- PROBLEM DETAILS -
Give back all the data exactly, line by line.

- DATA SUPPLIED -
======

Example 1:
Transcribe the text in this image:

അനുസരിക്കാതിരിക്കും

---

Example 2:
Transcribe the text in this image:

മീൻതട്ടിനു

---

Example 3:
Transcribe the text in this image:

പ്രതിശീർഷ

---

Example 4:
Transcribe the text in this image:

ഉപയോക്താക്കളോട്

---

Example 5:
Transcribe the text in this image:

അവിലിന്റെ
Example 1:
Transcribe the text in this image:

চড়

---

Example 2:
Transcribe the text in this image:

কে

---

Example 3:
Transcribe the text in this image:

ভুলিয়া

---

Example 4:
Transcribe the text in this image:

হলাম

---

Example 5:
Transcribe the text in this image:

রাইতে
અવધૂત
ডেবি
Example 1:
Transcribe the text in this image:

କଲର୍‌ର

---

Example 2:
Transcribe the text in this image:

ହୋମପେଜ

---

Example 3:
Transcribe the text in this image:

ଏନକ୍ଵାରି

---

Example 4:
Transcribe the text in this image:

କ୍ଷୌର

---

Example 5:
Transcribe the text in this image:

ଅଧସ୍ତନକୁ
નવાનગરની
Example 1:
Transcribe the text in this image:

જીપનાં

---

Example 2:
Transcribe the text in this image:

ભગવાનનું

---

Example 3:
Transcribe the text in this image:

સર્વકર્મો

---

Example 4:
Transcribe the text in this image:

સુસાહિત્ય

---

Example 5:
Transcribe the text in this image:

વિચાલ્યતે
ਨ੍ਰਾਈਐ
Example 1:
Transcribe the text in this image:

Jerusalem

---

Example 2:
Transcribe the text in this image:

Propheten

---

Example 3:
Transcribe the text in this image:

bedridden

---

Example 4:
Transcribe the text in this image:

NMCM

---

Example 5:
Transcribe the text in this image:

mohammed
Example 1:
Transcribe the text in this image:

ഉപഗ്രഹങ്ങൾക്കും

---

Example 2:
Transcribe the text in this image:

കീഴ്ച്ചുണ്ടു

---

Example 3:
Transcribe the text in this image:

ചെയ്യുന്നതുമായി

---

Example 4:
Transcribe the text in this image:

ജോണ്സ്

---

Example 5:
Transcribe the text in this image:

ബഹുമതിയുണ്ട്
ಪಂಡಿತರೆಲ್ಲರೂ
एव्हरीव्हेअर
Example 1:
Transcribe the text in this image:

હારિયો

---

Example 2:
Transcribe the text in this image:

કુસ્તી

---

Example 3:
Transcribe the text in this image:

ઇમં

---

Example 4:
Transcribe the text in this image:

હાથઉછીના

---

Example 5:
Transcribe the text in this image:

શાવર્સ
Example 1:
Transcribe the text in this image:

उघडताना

======

- ANSWER TO THIS TASK -
Example 1:
Transcribe the text in this image:

അനുസരിക്കാതിരിക്കും

---

Example 2:
Transcribe the text in this image:

മീൻതട്ടിനു

---

Example 3:
Transcribe the text in this image:

പ്രതിശീർഷ

---

Example 4:
Transcribe the text in this image:

ഉപയോക്താക്കളോട്

---

Example 5:
Transcribe the text in this image:

അവിലിന്റെ
Example 1:
Transcribe the text in this image:

চড়

---

Example 2:
Transcribe the text in this image:

কে

---

Example 3:
Transcribe the text in this image:

ভুলিয়া

---

Example 4:
Transcribe the text in this image:

হলাম

---

Example 5:
Transcribe the text in this image:

রাইতে
અવધૂત
ডেবি
Example 1:
Transcribe the text in this image:

କଲର୍‌ର

---

Example 2:
Transcribe the text in this image:

ହୋମପେଜ

---

Example 3:
Transcribe the text in this image:

ଏନକ୍ଵାରି

---

Example 4:
Transcribe the text in this image:

କ୍ଷୌର

---

Example 5:
Transcribe the text in this image:

ଅଧସ୍ତନକୁ
નવાનગરની
Example 1:
Transcribe the text in this image:

જીપનાં

---

Example 2:
Transcribe the text in this image:

ભગવાનનું

---

Example 3:
Transcribe the text in this image:

સર્વકર્મો

---

Example 4:
Transcribe the text in this image:

સુસાહિત્ય

---

Example 5:
Transcribe the text in this image:

વિચાલ્યતે
ਨ੍ਰਾਈਐ
Example 1:
Transcribe the text in this image:

Jerusalem

---

Example 2:
Transcribe the text in this image:

Propheten

---

Example 3:
Transcribe the text in this image:

bedridden

---

Example 4:
Transcribe the text in this image:

NMCM

---

Example 5:
Transcribe the text in this image:

mohammed
Example 1:
Transcribe the text in this image:

ഉപഗ്രഹങ്ങൾക്കും

---

Example 2:
Transcribe the text in this image:

കീഴ്ച്ചുണ്ടു

---

Example 3:
Transcribe the text in this image:

ചെയ്യുന്നതുമായി

---

Example 4:
Transcribe the text in this image:

ജോണ്സ്

---

Example 5:
Transcribe the text in this image:

ബഹുമതിയുണ്ട്
ಪಂಡಿತರೆಲ್ಲರೂ
एव्हरीव्हेअर
Example 1:
Transcribe the text in this image:

હારિયો

---

Example 2:
Transcribe the text in this image:

કુસ્તી

---

Example 3:
Transcribe the text in this image:

ઇમં

---

Example 4:
Transcribe the text in this image:

હાથઉછીના

---

Example 5:
Transcribe the text in this image:

શાવર્સ
Example 1:
Transcribe the text in this image:

उघडताना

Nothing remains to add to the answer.